-- Input data --
--- --- ---

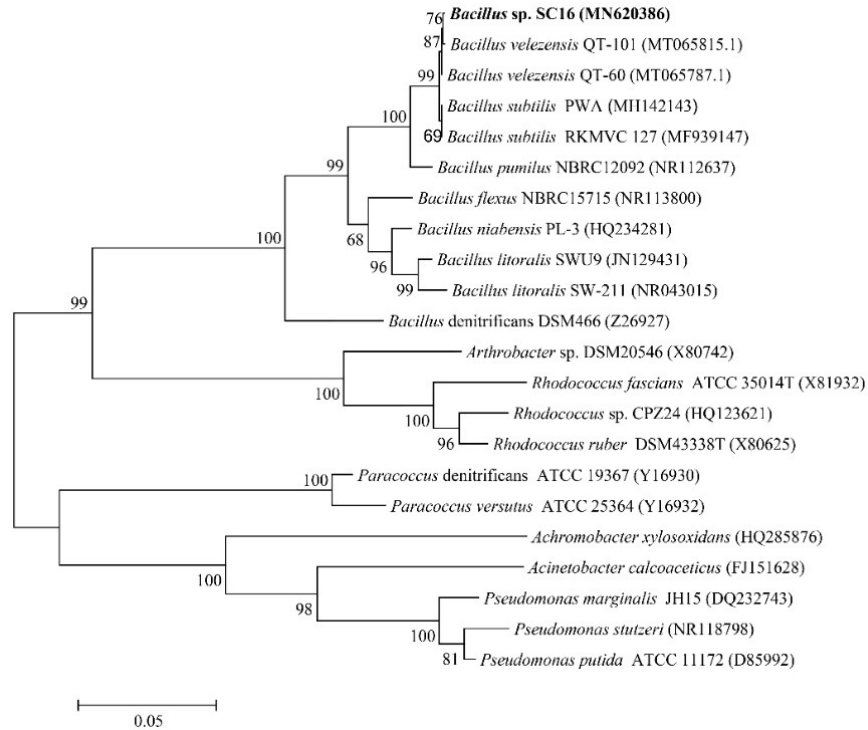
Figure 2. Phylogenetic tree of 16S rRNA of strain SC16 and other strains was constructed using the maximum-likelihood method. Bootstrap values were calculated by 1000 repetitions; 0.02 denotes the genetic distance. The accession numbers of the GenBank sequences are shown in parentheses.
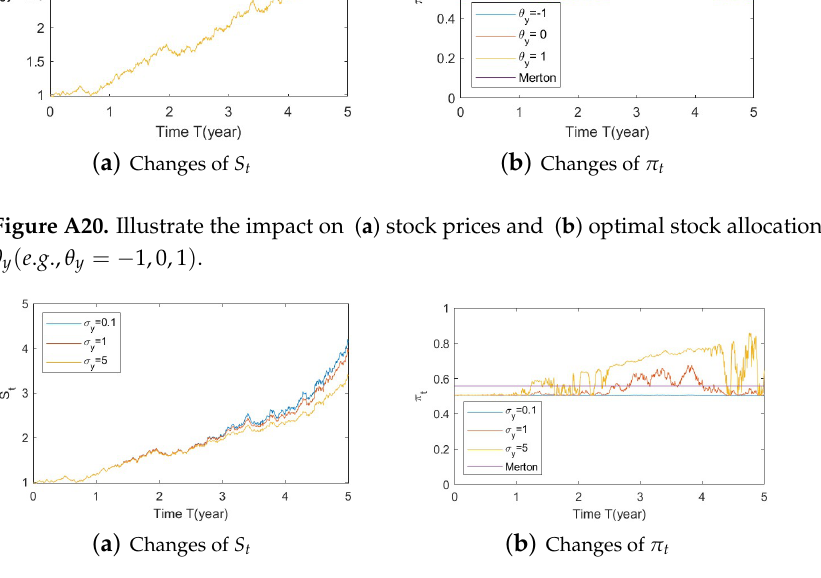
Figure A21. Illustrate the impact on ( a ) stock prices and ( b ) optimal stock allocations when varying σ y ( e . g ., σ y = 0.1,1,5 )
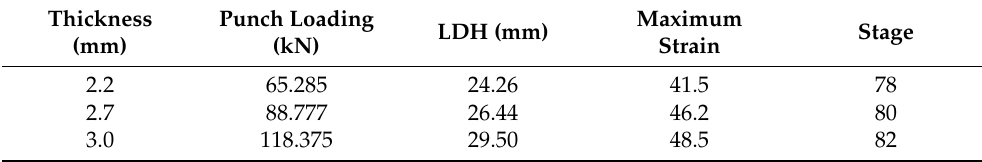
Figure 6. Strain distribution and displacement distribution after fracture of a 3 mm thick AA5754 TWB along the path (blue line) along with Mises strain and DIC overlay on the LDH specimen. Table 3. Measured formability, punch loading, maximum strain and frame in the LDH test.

--- --- ---

-- Assigned task --
Restate the listing word for word and drop the pictures.

-- Problem solution --
Figure 2. Phylogenetic tree of 16S rRNA of strain SC16 and other strains was constructed using the maximum-likelihood method. Bootstrap values were calculated by 1000 repetitions; 0.02 denotes the genetic distance. The accession numbers of the GenBank sequences are shown in parentheses.
Figure A21. Illustrate the impact on ( a ) stock prices and ( b ) optimal stock allocations when varying σ y ( e . g ., σ y = 0.1,1,5 )
Figure 6. Strain distribution and displacement distribution after fracture of a 3 mm thick AA5754 TWB along the path (blue line) along with Mises strain and DIC overlay on the LDH specimen. Table 3. Measured formability, punch loading, maximum strain and frame in the LDH test.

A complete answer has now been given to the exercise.